Without an estate plan, people would die intestate – which means that the state will step in to administer the distribution of assets on behalf of the testator. That situation can create a lot of issues for the deceased’s heirs. For example, the state may not disperse assets according to the wishes of the testator and heirs may have to wait longer for their inheritance because probate would be slower.
If you’ve decided to make an estate plan, you may need to learn how each part is important. Here are some key features of estate plans beyond the basic will:
The executor of the estate
A will instructs who should inherit from an estate.
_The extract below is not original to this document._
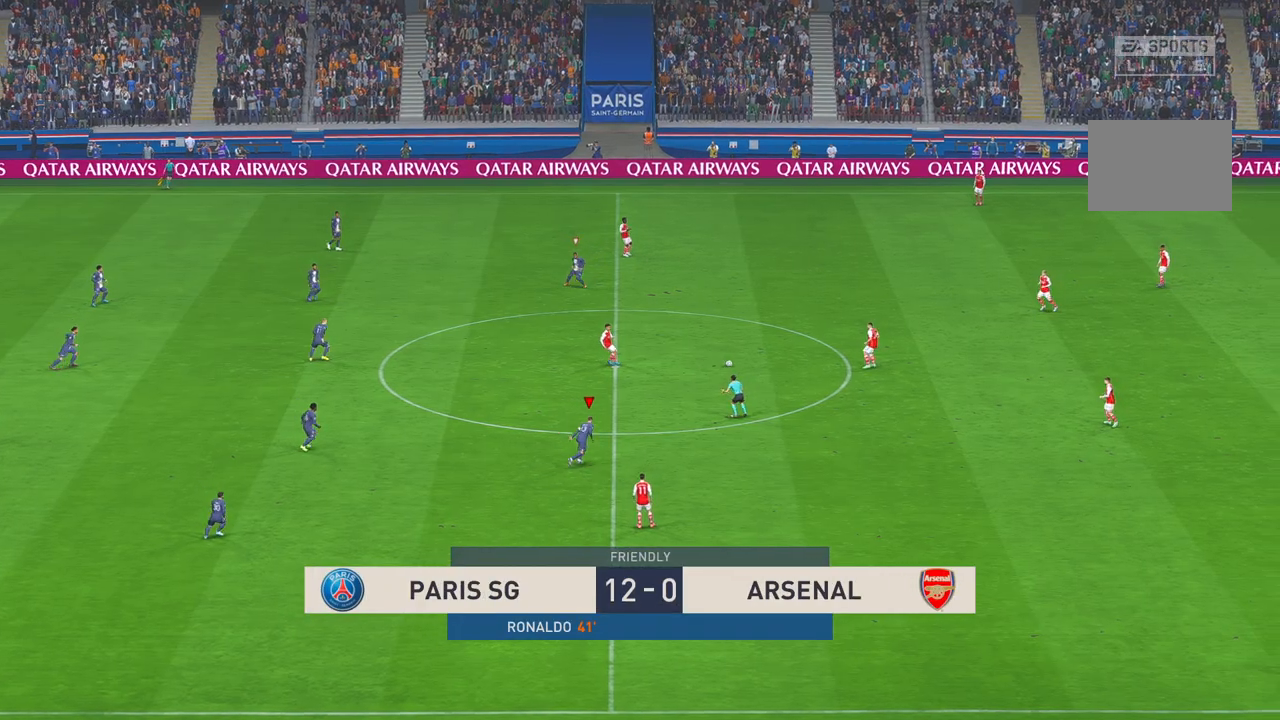
{"buttons": ["R2"], "left_stick": "right", "right_stick": "center", "events": [[233, "left_stick", "right"]]}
To facilitate the process, the testator can name someone they trust to be the executor of the estate. The estate executor is typically responsible for validating and filing the will. Once that happens, the executor can collect death certificates, contact banks, pay taxes and bills, itemize assets, contact heirs and disperse inheritances.
Power(s) of attorney
An estate plan is mainly focused on what happens after the testator passes away. However, the testator can also name a power of attorney who would act on their behalf while they’re still alive. Someone with the testator’s power of attorney may handle any medical and financial matters, for example, if it’s determined the testator has suffered an injury or illness that incapacitates them.
There’s more to estate planning than just that. Testators can create trusts and name child guardians, for example. It often helps to learn about your legal rights before making an estate plan.